▶ [Records supplied]:
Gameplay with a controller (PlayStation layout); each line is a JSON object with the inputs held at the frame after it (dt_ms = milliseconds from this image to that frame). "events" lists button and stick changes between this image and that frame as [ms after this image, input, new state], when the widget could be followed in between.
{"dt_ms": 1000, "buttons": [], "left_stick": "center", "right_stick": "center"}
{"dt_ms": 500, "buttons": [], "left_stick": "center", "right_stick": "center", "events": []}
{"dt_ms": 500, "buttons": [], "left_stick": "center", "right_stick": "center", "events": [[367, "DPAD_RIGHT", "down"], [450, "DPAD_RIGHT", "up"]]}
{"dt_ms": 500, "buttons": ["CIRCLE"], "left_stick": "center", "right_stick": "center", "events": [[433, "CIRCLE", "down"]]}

▶ [Exercise aim]: Write back every line of the material exactly as it was provided.

▶ [Response below]:
Gameplay with a controller (PlayStation layout); each line is a JSON object with the inputs held at the frame after it (dt_ms = milliseconds from this image to that frame). "events" lists button and stick changes between this image and that frame as [ms after this image, input, new state], when the widget could be followed in between.
{"dt_ms": 1000, "buttons": [], "left_stick": "center", "right_stick": "center"}
{"dt_ms": 500, "buttons": [], "left_stick": "center", "right_stick": "center", "events": []}
{"dt_ms": 500, "buttons": [], "left_stick": "center", "right_stick": "center", "events": [[367, "DPAD_RIGHT", "down"], [450, "DPAD_RIGHT", "up"]]}
{"dt_ms": 500, "buttons": ["CIRCLE"], "left_stick": "center", "right_stick": "center", "events": [[433, "CIRCLE", "down"]]}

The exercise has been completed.